The safe way is to decommission DataNodes and reconfig your group setting then recommission the node one by one

https://community.hortonworks.com/articles/69364/decommission-and-reconfigure-data-node-disks.html

the unsafe is to reconfig the setting and remove the directory directly based on your replication setting, then wait for replicate complete by check hdfs dfsadmin -report command's under replicated blocks value to 0.

View solution in original post

6 REPLIES 6

avatar
Guru

Hi @rahul gulati

It sounds as if your hosts have different configurations. To manage this using Ambari, you should investigate the Ambari Config Groups for hosts. You can group together like-hosts and apply configuration to them, while not forcing those configs to the outlier host. Here is a link to the documentation and to some relevant HCC threads.

https://docs.hortonworks.com/HDPDocuments/Ambari-2.5.1.0/bk_ambari-operations/content/using_host_con...

https://community.hortonworks.com/questions/58846/amabri-config-groups.html

https://community.hortonworks.com/questions/73983/datanode-config-groups.html

avatar
Rising Star

Hi @Sonu Sahi

Thanks for your reply.

Are you suggesting that we should create 4 HDFS config groups for master, slave1, slave2 and slave3 and provide dfs.datanode.dir as "/grid/data1, /grid/data2, /grid/data3" for slave1, slave2 and slave3 resp and each config group will have entries for its own node i.e. slave1 config group will just have data node directory as /grid/data1 etc?

This would make sure that hdfs data for slave1 would go into /grid/data1 and no data will go into /grid/data2 and /grid/data3 on slave1 and same is the case with other 2 slave nodes. And do we need to change replication factor as well?

Please correct me if i understood above incorrectly.

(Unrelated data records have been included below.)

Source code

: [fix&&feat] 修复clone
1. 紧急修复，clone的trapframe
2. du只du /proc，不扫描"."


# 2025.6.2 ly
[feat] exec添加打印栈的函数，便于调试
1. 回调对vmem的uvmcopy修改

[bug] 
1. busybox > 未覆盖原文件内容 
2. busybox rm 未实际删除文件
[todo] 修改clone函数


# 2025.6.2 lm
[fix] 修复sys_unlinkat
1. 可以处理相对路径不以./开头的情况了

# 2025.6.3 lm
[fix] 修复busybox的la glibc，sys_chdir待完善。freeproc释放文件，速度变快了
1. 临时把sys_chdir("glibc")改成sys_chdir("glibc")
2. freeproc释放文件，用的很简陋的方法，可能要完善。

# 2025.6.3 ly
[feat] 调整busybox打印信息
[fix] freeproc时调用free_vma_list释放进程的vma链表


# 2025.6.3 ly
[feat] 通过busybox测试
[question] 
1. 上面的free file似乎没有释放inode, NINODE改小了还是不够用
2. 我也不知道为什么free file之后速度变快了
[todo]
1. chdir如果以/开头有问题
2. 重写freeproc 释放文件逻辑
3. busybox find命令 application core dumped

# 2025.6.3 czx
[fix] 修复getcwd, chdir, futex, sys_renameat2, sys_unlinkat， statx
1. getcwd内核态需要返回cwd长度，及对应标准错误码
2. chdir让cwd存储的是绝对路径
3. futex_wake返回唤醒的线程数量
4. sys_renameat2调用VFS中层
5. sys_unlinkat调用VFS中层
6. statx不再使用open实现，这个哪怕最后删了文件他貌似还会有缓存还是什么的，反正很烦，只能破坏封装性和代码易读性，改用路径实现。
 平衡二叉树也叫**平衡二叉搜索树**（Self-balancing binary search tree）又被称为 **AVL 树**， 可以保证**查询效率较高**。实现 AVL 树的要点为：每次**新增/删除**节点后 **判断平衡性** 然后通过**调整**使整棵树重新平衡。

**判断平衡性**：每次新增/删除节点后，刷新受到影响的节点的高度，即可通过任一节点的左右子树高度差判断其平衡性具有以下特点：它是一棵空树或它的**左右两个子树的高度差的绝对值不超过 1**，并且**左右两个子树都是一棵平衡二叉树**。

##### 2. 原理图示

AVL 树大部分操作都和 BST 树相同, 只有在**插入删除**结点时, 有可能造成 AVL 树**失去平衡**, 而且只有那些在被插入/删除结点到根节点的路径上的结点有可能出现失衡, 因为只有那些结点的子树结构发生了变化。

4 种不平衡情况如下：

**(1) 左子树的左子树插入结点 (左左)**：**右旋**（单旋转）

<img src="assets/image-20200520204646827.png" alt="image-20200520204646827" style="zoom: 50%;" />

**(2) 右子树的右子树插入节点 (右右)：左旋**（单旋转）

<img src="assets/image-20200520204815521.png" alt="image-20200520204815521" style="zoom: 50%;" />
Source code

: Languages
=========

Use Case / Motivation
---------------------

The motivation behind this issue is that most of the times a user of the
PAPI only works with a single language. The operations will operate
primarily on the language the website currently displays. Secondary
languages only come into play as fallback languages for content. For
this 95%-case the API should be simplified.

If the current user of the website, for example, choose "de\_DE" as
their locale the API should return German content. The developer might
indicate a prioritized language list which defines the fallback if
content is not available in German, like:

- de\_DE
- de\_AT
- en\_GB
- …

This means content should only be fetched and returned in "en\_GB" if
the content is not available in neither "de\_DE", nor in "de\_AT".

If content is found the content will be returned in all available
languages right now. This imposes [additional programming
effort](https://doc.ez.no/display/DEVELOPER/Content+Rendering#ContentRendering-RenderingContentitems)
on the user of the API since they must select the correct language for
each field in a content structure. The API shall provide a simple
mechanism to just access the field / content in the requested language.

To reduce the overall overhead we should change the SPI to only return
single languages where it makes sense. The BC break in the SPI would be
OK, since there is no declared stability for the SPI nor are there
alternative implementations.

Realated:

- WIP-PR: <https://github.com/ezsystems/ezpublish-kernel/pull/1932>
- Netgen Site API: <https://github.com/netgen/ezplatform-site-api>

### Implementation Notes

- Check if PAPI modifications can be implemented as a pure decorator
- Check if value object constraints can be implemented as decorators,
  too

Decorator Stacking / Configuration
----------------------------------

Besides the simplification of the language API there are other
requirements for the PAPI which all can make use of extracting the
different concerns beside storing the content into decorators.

One more thing, if above scenario is the solution to our problem then what about already existing data under /grid/master, /grid/data2 and /grid/data3 on slave1? How to manage that data?

Thanks

avatar
Rising Star

I'm gonna have some questions.

Q1. Did you install DataNode service on slave1?

Q2. Could you let me know values of DataNode directories on "Ambari > HDFS > Configs > Settings > DataNode"?

Q3, Did you check the disk mount list on slave?

avatar
Rising Star

disk-mount-point.png@Peter Kim

1) DataNode services has been installed in slave1, slave2 and slave3

2) Datanode directories are /grid/data1/hadoop/hdfs/data,/grid/data2/hadoop/hdfs/data,/grid/data3/hadoop/hdfs/data

3) Yes, I checked disk mount list on slaves. I have attached screenshot for slave1. we have disk been mounted on /grid/data1 as shown in snapshot.

Please let me know if anything else is required.

Thanks

avatar
Rising Star

It's a weird. Where is these partitions "/grid/data2, /grid/data3" on slave1?

avatar
Explorer

I think you've got the point, the dfs.datanode.dir in Ambari is the global setting, so it will assume every host would have these dirs(/grid/data1, /grid/data2, /grid/data3), in your case you need to create config group to suite your environment.

And there are two way to solve the existing data under your directory, but first let's increase the dfs.datanode.balance.bandwidthPerSec value(bytes/sec) compare to your network speed in HDFS setting by Ambari UI, this will help to speed up the progress.

The safe way is to decommission DataNodes and reconfig your group setting then recommission the node one by one

https://community.hortonworks.com/articles/69364/decommission-and-reconfigure-data-node-disks.html

the unsafe is to reconfig the setting and remove the directory directly based on your replication setting, then wait for replicate complete by check hdfs dfsadmin -report command's under replicated blocks value to 0.